La nota più lieta, però, non può che essere Kristaps Porzingis, perno sul quale la dirigenza dovrà costruire il breve ed il lungo periodo. Arrivato fra l’indifferenza generale, il rookie della Lettonia avrebbe vinto a mani basse il premio di Miglior Rookie della Stagione se sulla sua strada non avesse incontrato il giovane prodigio Karl-Anthony Towns. 15 punti, 7.3 rimbalzi e 2 stoppate di media a partita sono numeri che in pochissimi erano riusciti ad accumulare già alla prima stagione in NBA; il suo futuro fra le star della Lega pare essere già segnato.

 

IL FUTURO

Il quesito principale è: chi sarà l’allenatore dei New York Knicks nella prossima stagione?

La rosa dei papabili si è allargata progressivamente durante tutto l’arco della stagione, arrivando a considerare i nomi più disparati: logicamente a dire l’ultima parola sarà però il grande burattinaio, Phil Jackson.
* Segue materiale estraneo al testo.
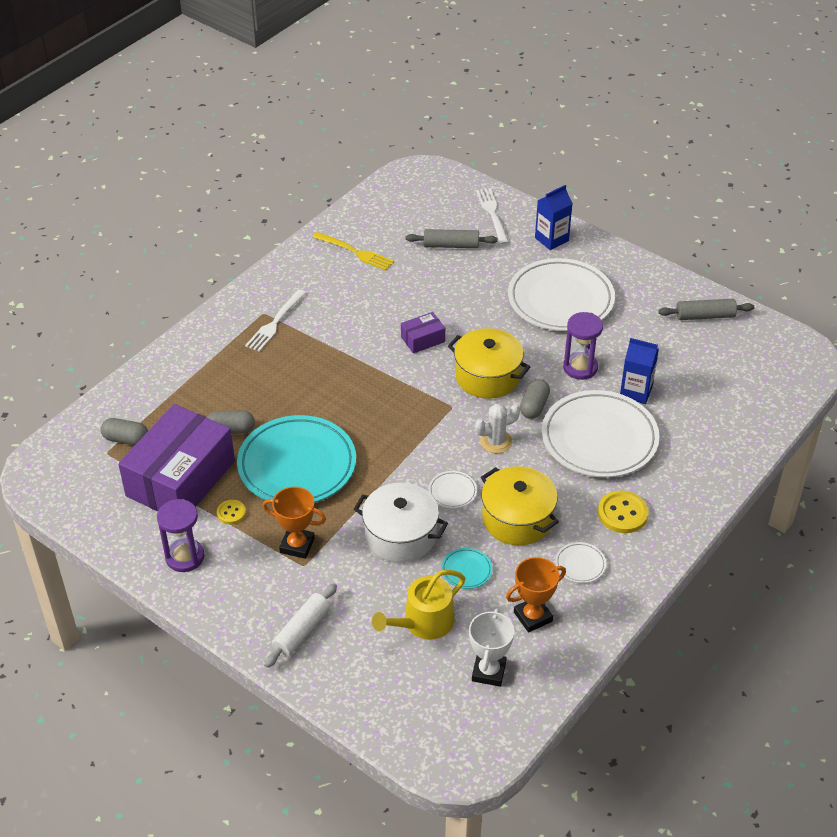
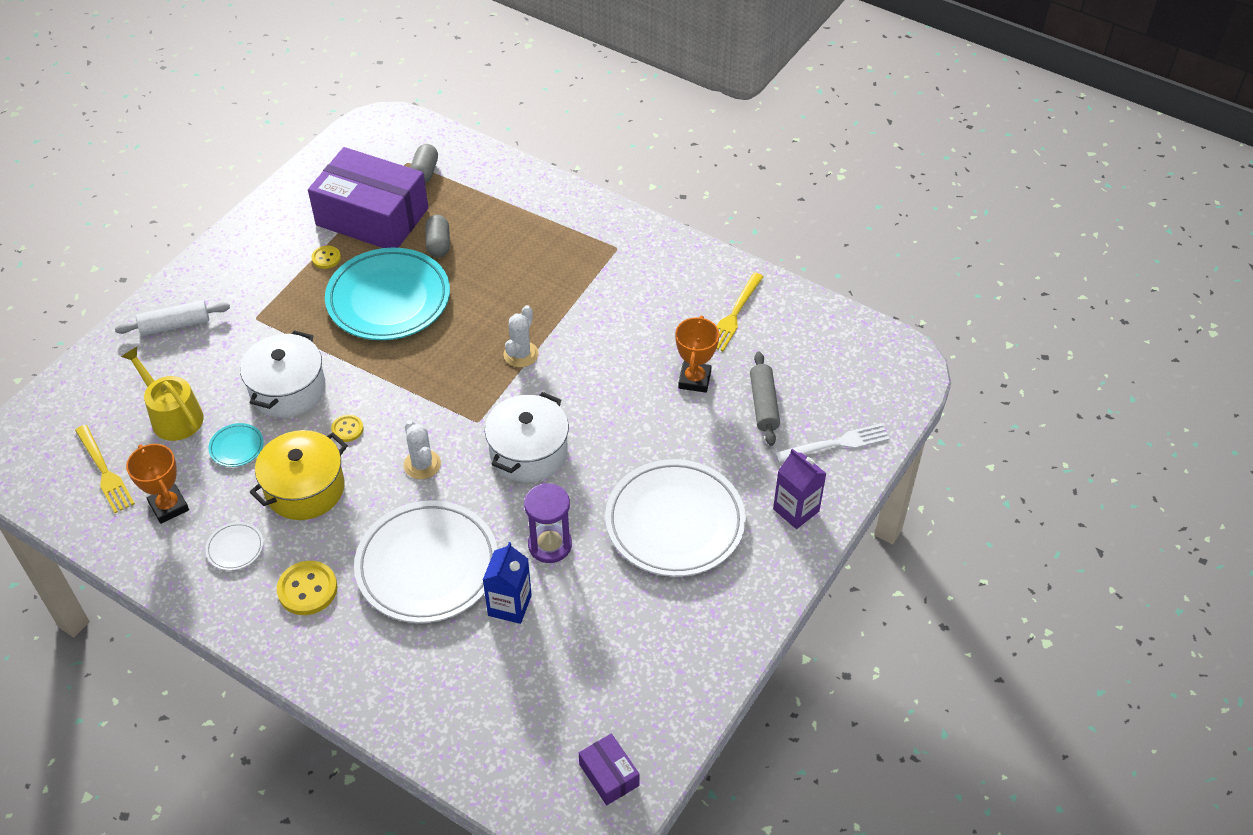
camera: 85 degrees right, 5 degrees up
purple hourglass [157,499,204,572] -> none
white fork [245,289,306,352] -> none
orange trophy [263,487,326,559] -> orange trophy moved to [675,316,719,393]
white rolling pin [264,583,337,668] -> white rolling pin turned 45 degrees counterclockwise [115,300,230,336]
purple box [401,312,445,354] -> purple box moved to [579,733,640,805]
white plate [428,471,477,508] -> yellow button [331,415,363,442]
yellow pot [448,328,530,399] -> white pot [485,392,569,482]
white trophy [469,608,514,687] -> yellow fork [75,425,135,513]
grey capsule [520,379,550,419] -> none
blue carton [535,185,573,250] -> purple carton [773,449,827,529]
grey rolling pin [658,299,754,320] -> none
none -> white cactus [504,305,539,367]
Il Coach Zen avrebbe espresso il gradimento per un’eventuale riconferma di Rambis, suo fedelissimo e profondo conoscitore della Triangle Offense: Phil, però, sa bene di aver esaurito completamente le attenuanti e che pagherebbe in prima persona lo scotto di un ulteriore fallimento.

Difficile, se non impossibile, un suo ritorno in panchina, negli ultimi tempi si è vociferato di un suo incontro con l’ex allenatore dei Golden State Warriors, Mark Jackson; tuttavia non è da escludere nemmeno il nome di David Blatt, “appiedato” da qualche mese.

Prima di tutto, però, bisognerà capire se il richiamo dei Los Angeles Lakers resterà soltanto un’infatuazione della fidanzata di Jackson, tale Janie Buss, oppure un’opzione concreta che getterebbe, ancora una volta, i New York Knicks nell’improvvisazione più assoluta.